**WORK INSTRUCTIONS**
Read through the records below and copy each line that uses the word "Championship".

Stored entries:
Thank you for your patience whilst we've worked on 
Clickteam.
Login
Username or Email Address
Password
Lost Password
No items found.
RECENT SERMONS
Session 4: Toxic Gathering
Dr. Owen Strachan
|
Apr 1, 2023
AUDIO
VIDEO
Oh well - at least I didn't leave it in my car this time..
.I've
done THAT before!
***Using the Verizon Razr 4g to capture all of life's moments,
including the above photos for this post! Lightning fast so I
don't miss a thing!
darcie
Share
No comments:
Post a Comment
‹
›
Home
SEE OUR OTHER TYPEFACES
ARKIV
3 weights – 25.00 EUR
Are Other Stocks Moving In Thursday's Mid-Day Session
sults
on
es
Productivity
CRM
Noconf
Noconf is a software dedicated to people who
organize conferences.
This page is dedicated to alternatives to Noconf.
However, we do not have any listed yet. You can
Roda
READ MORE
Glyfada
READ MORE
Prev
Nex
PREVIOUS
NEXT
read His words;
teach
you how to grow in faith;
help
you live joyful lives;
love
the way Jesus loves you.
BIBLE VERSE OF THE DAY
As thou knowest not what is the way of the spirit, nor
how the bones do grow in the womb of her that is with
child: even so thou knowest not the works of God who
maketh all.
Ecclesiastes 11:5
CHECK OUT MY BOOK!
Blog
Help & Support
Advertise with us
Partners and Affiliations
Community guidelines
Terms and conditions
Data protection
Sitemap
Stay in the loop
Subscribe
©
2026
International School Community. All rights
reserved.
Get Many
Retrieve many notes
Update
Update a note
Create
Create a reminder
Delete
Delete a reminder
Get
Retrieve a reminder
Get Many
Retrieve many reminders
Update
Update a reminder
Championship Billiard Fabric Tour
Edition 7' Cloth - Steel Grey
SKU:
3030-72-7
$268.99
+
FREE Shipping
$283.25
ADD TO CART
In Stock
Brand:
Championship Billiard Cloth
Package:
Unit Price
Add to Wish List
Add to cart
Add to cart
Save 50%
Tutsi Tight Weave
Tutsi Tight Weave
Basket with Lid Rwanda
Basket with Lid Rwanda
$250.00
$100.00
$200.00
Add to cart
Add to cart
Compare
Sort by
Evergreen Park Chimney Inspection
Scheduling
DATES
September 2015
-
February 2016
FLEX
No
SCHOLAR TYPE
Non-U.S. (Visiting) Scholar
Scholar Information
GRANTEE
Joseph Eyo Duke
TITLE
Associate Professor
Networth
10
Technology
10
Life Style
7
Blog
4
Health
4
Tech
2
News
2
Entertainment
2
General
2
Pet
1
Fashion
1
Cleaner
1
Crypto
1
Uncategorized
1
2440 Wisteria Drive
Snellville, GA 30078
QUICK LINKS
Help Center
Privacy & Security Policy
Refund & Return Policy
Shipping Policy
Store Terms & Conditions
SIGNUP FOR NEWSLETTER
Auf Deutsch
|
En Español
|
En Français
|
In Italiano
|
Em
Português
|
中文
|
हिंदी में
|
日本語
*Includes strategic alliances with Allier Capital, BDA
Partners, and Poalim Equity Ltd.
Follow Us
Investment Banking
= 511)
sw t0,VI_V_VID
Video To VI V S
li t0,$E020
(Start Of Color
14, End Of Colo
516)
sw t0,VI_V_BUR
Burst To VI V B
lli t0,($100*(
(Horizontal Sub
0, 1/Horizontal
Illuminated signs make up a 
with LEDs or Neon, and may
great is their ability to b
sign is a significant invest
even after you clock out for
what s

**THE ANSWER**
Championship Billiard Fabric Tour
Championship Billiard Cloth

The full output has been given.